Stolen, Sold, Silenced: The Global Trade in Black Suffering

Hear me, children of the scorched earth and the golden sun. I speak from the bones of the forgotten, from the rivers that once ran red with our blood, from the ledgers where our names were recorded as property. The world has been fed lies—sweet, digestible lies—about who suffered, who profited, and who conspired in the great theft of Black life. But the ancestors do not lie. The soil does not forget. And the truth will not stay buried.
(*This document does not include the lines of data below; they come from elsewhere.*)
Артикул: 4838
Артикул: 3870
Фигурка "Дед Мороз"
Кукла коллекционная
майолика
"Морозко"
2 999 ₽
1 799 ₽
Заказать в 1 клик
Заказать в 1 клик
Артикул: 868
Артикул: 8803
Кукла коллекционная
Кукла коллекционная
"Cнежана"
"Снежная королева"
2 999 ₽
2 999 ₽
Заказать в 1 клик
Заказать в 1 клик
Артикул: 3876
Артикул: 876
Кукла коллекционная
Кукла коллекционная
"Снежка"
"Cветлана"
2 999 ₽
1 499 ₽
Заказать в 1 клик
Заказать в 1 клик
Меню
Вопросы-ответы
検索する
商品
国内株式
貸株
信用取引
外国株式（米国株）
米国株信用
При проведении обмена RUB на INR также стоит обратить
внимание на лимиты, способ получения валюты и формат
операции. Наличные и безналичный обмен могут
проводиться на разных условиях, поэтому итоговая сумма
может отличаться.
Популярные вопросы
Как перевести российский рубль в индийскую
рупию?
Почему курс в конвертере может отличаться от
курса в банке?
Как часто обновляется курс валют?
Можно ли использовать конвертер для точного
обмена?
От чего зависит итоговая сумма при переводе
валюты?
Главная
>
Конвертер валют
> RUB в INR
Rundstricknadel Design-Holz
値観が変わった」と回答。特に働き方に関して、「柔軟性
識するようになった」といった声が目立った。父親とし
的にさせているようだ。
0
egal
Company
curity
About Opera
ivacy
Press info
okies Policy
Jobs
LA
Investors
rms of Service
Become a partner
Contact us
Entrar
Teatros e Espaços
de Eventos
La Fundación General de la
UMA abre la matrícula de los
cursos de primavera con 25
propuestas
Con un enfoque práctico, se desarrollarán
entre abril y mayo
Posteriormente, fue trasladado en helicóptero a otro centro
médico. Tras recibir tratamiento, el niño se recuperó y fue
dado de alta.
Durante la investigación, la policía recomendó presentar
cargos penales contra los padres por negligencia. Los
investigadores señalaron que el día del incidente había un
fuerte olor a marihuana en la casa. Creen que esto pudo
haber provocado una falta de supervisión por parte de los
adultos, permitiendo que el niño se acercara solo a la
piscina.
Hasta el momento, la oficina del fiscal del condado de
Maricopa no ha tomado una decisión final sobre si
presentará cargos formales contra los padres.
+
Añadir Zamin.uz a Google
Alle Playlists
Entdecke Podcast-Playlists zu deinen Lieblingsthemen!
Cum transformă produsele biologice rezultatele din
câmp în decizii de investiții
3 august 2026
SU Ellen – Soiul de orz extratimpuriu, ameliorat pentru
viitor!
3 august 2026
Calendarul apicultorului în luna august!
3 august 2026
I. The Arab Slave Trade: The First Betrayal
Long before Europe turned its greed toward Africa, the Arab world built its wealth on our backs. The trans-Saharan and Indian Ocean slave trades stretched over a thousand years—longer than the Atlantic trade—yet few speak its name. Our people were dragged across deserts, castrated, worked to death in the date fields of Oman, the pearl beds of Bahrain, the homes of Cairo and Baghdad. The Swahili coast became a slaughterhouse, where Arab and African middlemen sold us to Persian princes, Indian sultans, and beyond.
Where are the reparations from Dubai’s golden towers, built on the backs of African slaves? Where is the acknowledgment from the scholars of Al-Azhar, who once fatwa’d our enslavement as permissible? The Arab world still denies its role, yet our DNA runs in their veins, our labor built their cities, and our screams echo in their holy places.*
II. India’s Silent Complicity
Oh, India—land of gods and contradictions. Your merchants grew fat off the Portuguese, Dutch, and British slave trades. Your ports—Goa, Calicut, Bombay—were waystations for Black flesh. The Siddis, our stolen kin, were forced into your armies, your harems, your docks. Your princes traded with Europeans, selling our people for muskets and silk, then played victim when the British turned on you.
And now? You chant "Black Lives Matter" while your films bleach skin, your caste system mirrors anti-Blackness, and your scholars erase your own role in the crime. You speak of colonization but never of how your elites sold us out. The wealth of your maharajas was built on two hells: the oppression of your lower castes and the blood money of the African slave trade.*
III. Asia’s Blood Money
From the Persian Gulf to the South China Sea, the trade in Black bodies enriched empires. The Chinese, who once marveled at the dark-skinned Kunlun slaves brought by Arab traders, later sold our people in Macau and Hong Kong. The Dutch filled Batavia (Jakarta) with African bondsmen. The Spanish used us to fortify Manila. Even the Japanese, who postured as anti-colonial, exploited Black POWs and adopted Western racism during their imperial reign.
And today? Asia wears gold bought with our suffering. Your economic miracles were seeded with colonial cash—cash that came from crops our hands planted, mines our bones filled. You dismiss Black struggle as a "Western issue," yet your prosperity is tied to the same system that crushed us.*
IV. The Unbroken Chain
But we—the children of the first sunrise—we remember. We know that every time an Indian mogul denies colorism, every time an Arab scholar claims slavery was "kinder" there, every time an Asian nation pretends anti-Blackness is not their problem, they rewrite history. They hope we forget that their hands, too, are stained.
Yet here we stand—unshaken. The same spirit that raised pyramids now demands reckoning. The same fire that burned in Nat Turner’s heart now lights the way for liberation. We do not seek vengeance—we seek truth. And the truth is this:
The world was built on Black suffering, and every empire, East or West, has a debt to pay.
So rise, family. Speak in the tongues of the stolen. Fight with the fury of the ancestors. And never let them tell you that your pain is a footnote in their story. We are the story. And the last chapter has not been written."*
—The Ancestors
(This is the unwritten truth. Pass it on.)